Toronto Star

Tunisia gunman trained in Libya with museum attackers

- BOUAZZA BEN BOUAZZA THE ASSOCIATED PRESS

TUNIS, TUNISIA — The young college student who killed 38 tourists in a Tunisian seaside resort was in a jihadist training camp in Libya at the same time as the two attackers who hit the national museum in March, a security official said Tuesday.

The revelation confirms repeated fears that the strong presence of the Islamic State group in Tunisia’s chaotic neighbour is a direct threat to the country.

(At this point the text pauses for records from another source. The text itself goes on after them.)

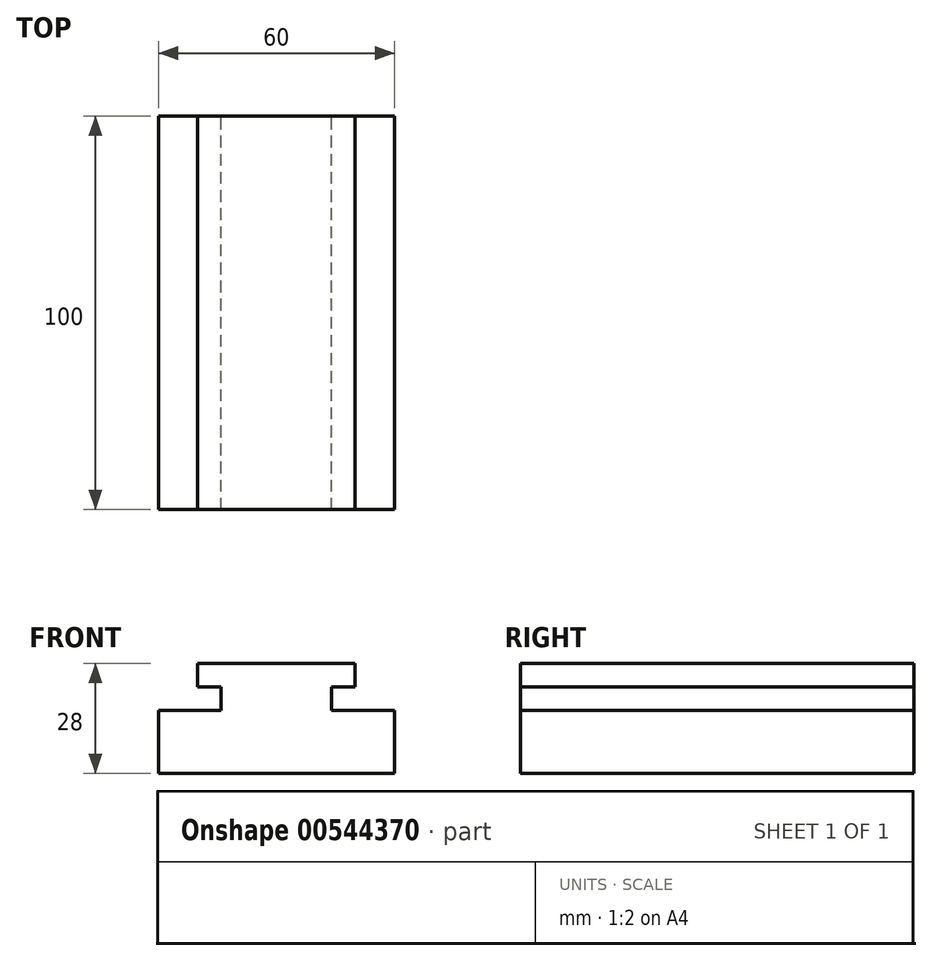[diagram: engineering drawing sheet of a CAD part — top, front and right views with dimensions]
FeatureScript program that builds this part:
annotation { "Feature Type Name" : "Feature", "Feature Type Description" : "" }
export const myFeature = defineFeature(function(context is Context, id is Id, definition is map)
    precondition{}
    {
        {
            var Q0;
            Q0=qCreatedBy(makeId("Front.planeOp"),FACE);
            var sketch = newSketch(context, id + "F0", { "sketchPlane" : qUnion([Q0])});
            skLineSegment(sketch, "E0", {"start": v(20, 28) * mm, "end": v(20, 22) * mm});
            skLineSegment(sketch, "E1", {"start": v(14, 22) * mm, "end": v(14, 16) * mm});
            skLineSegment(sketch, "E2", {"start": v(14, 16) * mm, "end": v(30, 16) * mm});
            skLineSegment(sketch, "E3", {"start": v(30, 16) * mm, "end": v(30, 0) * mm});
            skLineSegment(sketch, "E4", {"start": v(30, 0) * mm, "end": v(-30, 0) * mm});
            skLineSegment(sketch, "E5", {"start": v(-30, 0) * mm, "end": v(-30, 16) * mm});
            skLineSegment(sketch, "E6", {"start": v(-30, 16) * mm, "end": v(-14, 16) * mm});
            skLineSegment(sketch, "E7", {"start": v(-14, 16) * mm, "end": v(-14, 22) * mm});
            skLineSegment(sketch, "E8", {"start": v(-20, 28) * mm, "end": v(-20, 22) * mm});
            skLineSegment(sketch, "E9", {"start": v(-20, 22) * mm, "end": v(-14, 22) * mm});
            skLineSegment(sketch, "E10", {"start": v(14, 22) * mm, "end": v(20, 22) * mm});
            skLineSegment(sketch, "E11", {"start": v(20, 28) * mm, "end": v(-20, 28) * mm});
            skSolve(sketch);
        }
        {
            var Q0;
            Q0=makeQuery(id+"F0.imprint","IMPRINT",FACE,{"disambiguationData":[TD([[makeQuery(id+"F0.imprint","IMPRINT",EDGE,{"derivedFrom":sQuery(id+"F0.wireOp",EDGE,"E0")}),-1.0]])]});
            extrude(context, id + "F1", {"entities" : qUnion([Q0]), "endBound" : BoundingType.SYMMETRIC, "depth" : 100 * mm, "offsetDistance" : 25 * mm});
        }
    });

“It has been confirmed that the attacker trained in Libya with weapons at the same period as the Bardo attackers,” said Rafik Chelli, the secretary of state for the Interior Ministry. “He crossed the borders secretly.”

Chelli said the 24-year-old master’s student in electrical engineerin­g left his studies at Kairouan University and went to the western Libyan town of Sabratha in January, which is when the two young men that carried out the museum attack were there. Sabratha, also the site of famed Roman ruins, is known to contain training camps for jihadists. The March attack on the museum killed 22 people, mostly tourists, and there have been repeated criticisms of the Tunisian government for not doing more to prevent another attack on visiting foreigners.

President Beji Caid Essebsi revealed Tuesday that heightened security measures had been scheduled to be put in place just days after the attack on the resort in Sousse. “It is not a perfect system — it is true we were surprised by this affair,” he told Europe 1 radio.

Tunisia’s vital tourism sector suffered a staggering blow from the attack last week. At least 21 of the victims are British, according to the latest figures from British Prime Minister David Cameron, though that number is expected to rise.